166 U.S. 276
NELSON et al.
March 22, 1897. [166 U.S. 276, 277] On June 3, 1892, the defendant in error commenced suit in the district court of the Fourth judicial district of the territory of Utah for the county of Weber upon a promissory note, of which the following is a copy:
The original answer denied that plaintiff was the owner or holder of the note, and alleged generally that it was made without consideration, and that plaintiff wrongfully obtained possession thereof. Subsequently an amendment was filed which stated that the plaintiff had been since about June 19, 1889, the holder and owner of two promissory notes signed by the defendants Nelson and Frank J. Cannon, amounting to $6,700; that he offered to surrender those notes and waive all claim for interest if the makers of those notes would furnish him a new note signed by them and their co-defendant in this case, A. H. Cannon; that in reliance upon such agreement the note sued upon was signed, and the plaintiff obtained possession of it upon a promise to return the old notes, which he had failed to do. This amended answer was met by, in substance, a general denial. Upon a trial before the court and a jury a verdict and judgment were returned and entered in favor of the plaintiff for the full amount of the note and interest. This judgment was thereafter affirmed by the supreme court of the territory, to reverse which latter judgment of affirmance a writ of error was sued out from this court. [166 U.S. 276, 278] A. R. Heywood, for plaintiffs in error.
Pliny B. Smith, for defendant in error.
Mr. Justice BREWER, after stating the facts in the foregoing language, delivered the opinion of the court.
On the fact of the paper the right of the plaintiff to recover is clear. The record does not contain the entire testimony offered on the trial. It cannot, therefore, be said, even if this court were at liberty to examine the testimony, that it was not amply sufficient to sustain the verdict and judgment.
It is alleged that the trial court erred in ruling out evidence of a conversation between Frank J. Cannon and A. H. Cannon in the absence of the plaintiff,-a conversation which it was claimed induced A. H. Cannon to sign the note. The mere statement of the proposition carries its own answer. Conversations between two makers of a note in the absence of the payee are clearly not binding upon the latter. No representations, true or false, made by one maker of a note to another, no secret understanding between such markers, no inducements offered by one to the other, affect the validity of the instrument in the hands of the payee, unless he knew, or was chargeable with notice of, such facts. The vital question is not what passed between the makers by themselves, but what passed between the payee and any one of the makers.
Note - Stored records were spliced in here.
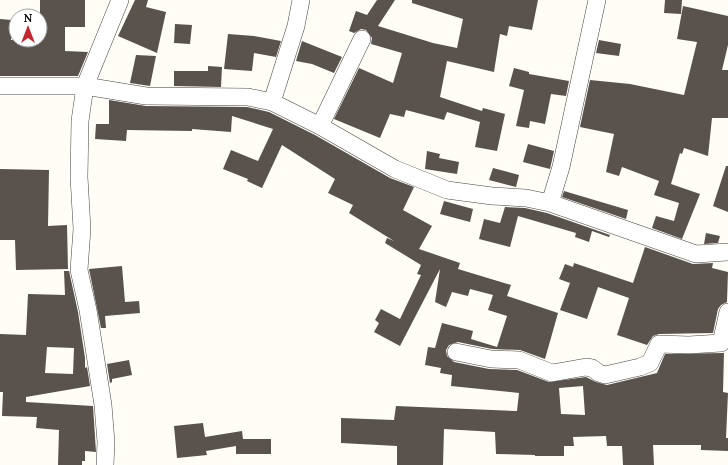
<svg xmlns="http://www.w3.org/2000/svg" width="728" height="465" viewBox="0 0 728 465" font-family="Lora,serif">
<style>
.building{fill:#5a524d;fill-rule:evenodd}
.lines{fill:none;stroke-linecap:round;stroke-linejoin:round}
.street-casing{stroke:#444;stroke-width:18}
.street{stroke:#fff;stroke-width:17}
</style>
<rect width="100%" height="100%" fill="#fffdf5"/>
<path class="building" d="M40,0H85V27H65V51L88,52L78,76H0V19L12,20L11,40H40Z
M135,0H148L146,7L166,12L157,53L118,36Z
M377,0H395L378,26L433,43L457,48L463,19L412,3V0H538L532,30L509,26L507,36L500,34L494,72L447,61L440,97L482,111L483,108L505,114L497,151L475,147L480,122L447,112L444,120L406,110L404,117L390,114L380,138L334,119L359,68L393,83L402,53L371,44L372,38L366,30L361,29L354,33L349,31L356,11L367,15Z
M665,0H682L681,14L664,13Z
M683,6L728,16V45L722,70H728V118H712L708,156L684,148L682,154L680,153L671,184L700,194L682,239L652,228L656,216L674,221L679,203L654,195L659,181L622,167L619,176L606,172L614,134L580,127L590,80L630,84L684,95L697,42L677,39Z
M175,24L192,25L190,44L174,43Z
M228,34L254,36L281,41L276,57L254,53L252,71L224,69Z
M599,40L621,44L619,56L596,53Z
M302,41L342,57L334,73L312,64L296,61Z
M136,55L156,56L150,86L130,83Z
M208,66L222,67L221,87L174,86V71H208Z
M514,68L529,72V74L569,81L566,96L551,94L545,124L530,121L529,128L516,126L524,90L509,86Z
M109,100L146,106L247,107L269,112L315,135L390,178L414,187L403,210L432,226L419,249L460,263L458,269L511,285L507,296L558,313L545,359L520,350L492,349L458,342L449,345L446,350L447,356L454,362L489,369L517,370L549,382L586,377L596,382L607,385L657,373L665,354L724,353L723,392L728,393L726,438H728V451L701,450V445H653L654,465H623L622,446H607L606,436L573,437L574,446H564V456H535V455L496,454L495,432L444,429L443,465H397V446L341,443V418L394,420L396,406L517,411L519,393L451,386L452,375L440,373L441,368L425,365L428,347L435,348L442,323L473,331L471,339L497,347L507,316L488,310L493,295L470,289L468,296L452,292L446,307L435,302L440,269L400,346L374,332L379,323L375,320L381,309L400,319L421,275L417,274L421,265L385,243L387,238L394,241L349,213L353,205L328,193L335,179L282,145L262,188L247,181L248,179L223,169L231,150L258,161L273,129L232,116L231,132L192,129V131L127,130L126,141L95,139L96,124H109ZM583,386L585,415L561,414L559,388Z
M528,144L554,151L550,169L523,162Z
M427,151L440,154L439,158L459,162L457,174L425,169Z
M726,166H728V212L713,206Z
M493,168L519,175L516,187L489,180Z
M0,169L49,170L48,226L67,225L68,269L16,270L15,240H0Z
M564,191L628,210L626,219L562,197Z
M444,201L473,209L470,222L440,214Z
M505,207L525,208L547,213L610,235L609,237L592,231L589,242L575,237L576,233L518,216L510,247L479,239L484,219L500,223Z
M706,233L720,236L718,243L704,244Z
M645,247L693,264L713,263L712,268L728,272L727,302L721,305L718,309L713,333L659,334L653,336L647,345L617,335L629,298L598,287L587,319L560,310L570,283L559,279L565,264L573,267L574,263L633,283Z
M122,266L125,302L139,301L140,313L105,316L106,328H101L89,269Z
M64,271H69L78,312L85,358V368L87,367L90,386L26,397V402L93,406L96,452L85,451V461H82V465H58L59,430L36,428L37,417L2,416L3,392H0V334L26,335L28,294L65,295ZM47,347L74,348L73,374L45,373Z
M129,360L132,375L112,379V382L110,383L107,364Z
M203,423L205,437L242,431L243,439H271V454H236V446L206,451L207,455L177,458L174,426Z"/>
<g class="lines">
<g class="street-casing">
<path id="street" d="M0,86H85L146,96L248,97L272,102L320,126L395,169L447,190L492,196L526,198L550,203L696,254L728,252
M272,102L296,26L301,0
M320,126L362,39
M550,203L561,167L597,0
M456,352L491,359L519,360L552,373L586,367L592,368L599,373L605,375L640,367L650,363L659,344L689,345L721,343L728,312
M105,465L106,442L103,405L88,310L79,270L82,229L79,177L80,121L85,86L120,0"/>
</g>
<use href="#street" class="street"/>
</g>
<g transform="translate(28 28)"><circle r="19" fill="#ffffff" stroke="#a0a0a0"/>
<path d="M0-3L7 15L0 10L-7 15Z" fill="#c4262e"/>
<text y="-6" font-size="11" font-weight="bold" text-anchor="middle" fill="#111111">N</text>
</g>
</svg>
It is also alleged that there was error in refusing to permit evidence as to certain collateral security, which it is claimed should have been exhausted before an action could be maintained on the note. It is a sufficient reply to this contention that there is no suggestion in the answer of any collateral [166 U.S. 276, 279] security, and the court properly refused to consider any defenses not so presented.
A final matter is this: Frank J. Cannon testified that when he handed this note to plaintiff the latter promised to return the two original notes of $3,200 and $3,500, respectively, amounting in the aggregate to $6, 700, which he then held; that he failed to do so, or to cancel such prior notes. The bill of exceptions states that the defendants asked the following instruction:
Upon which the court made this minute:
The instructions which were given are not copied in the record, nor is there anything in the bill of exceptions showing how long after the court had finished its charge to the jury this instruction was asked. It is true that there appears in the transcript, as printed, this affidavit of counsel:
But no such affidavit can be considered by this court. A party cannot, by merely filing with the clerk an affidavit, not incorporated in any bill of exceptions, bring into the record evidence of what took place or the trial. So that upon the record, as properly prepared, we can only consider the question whether error can be adjudged in a refusal by the trial court to give an instruction presented at any time after it has finished its charge, and when it does not appear that the same matter has not already been fully and satisfactorily explained to the jury. Obviously but one answer can be given to this question. It cannot be that after the court has finished its charge, after perhaps the jury have retired to consider of their verdict, and at any time before such verdict is returned, [166 U.S. 276, 280] a party can hand up an instruction to the court, and demand, as of right, that it shall be given to the jury; and then, if the cort fails to recall the jury and give such instruction, and it embodies a proposition apparently correct, the judgment must be set aside, without any showing as to what the charge of the court really was, or that it did not cover the matter contained in this instruction asked at such late time. It is unnecessary to consider whether the proposition of law, as stated therein, was correct or not. It is enough to hold that, so far as this record discloses the time and manner in which this instruction was presented, it does not affirmatively appear that it was presented under such circumstances as to demand consideration on the part of the court.
These are all the questions presented. We see no error in the record, and must affirm the judgment.
The defendant in error (plaintiff below) asks this court to add 10 per cent. damages, on the ground of the frivolousness of the errors alleged, and because the suing out of the writ of error was for delay. Under clause 2 of rule 23 of this court (3 Sup. Ct. xiii.), we think this application should be granted. The judgment is affirmed, with costs and 10 per cent. damages.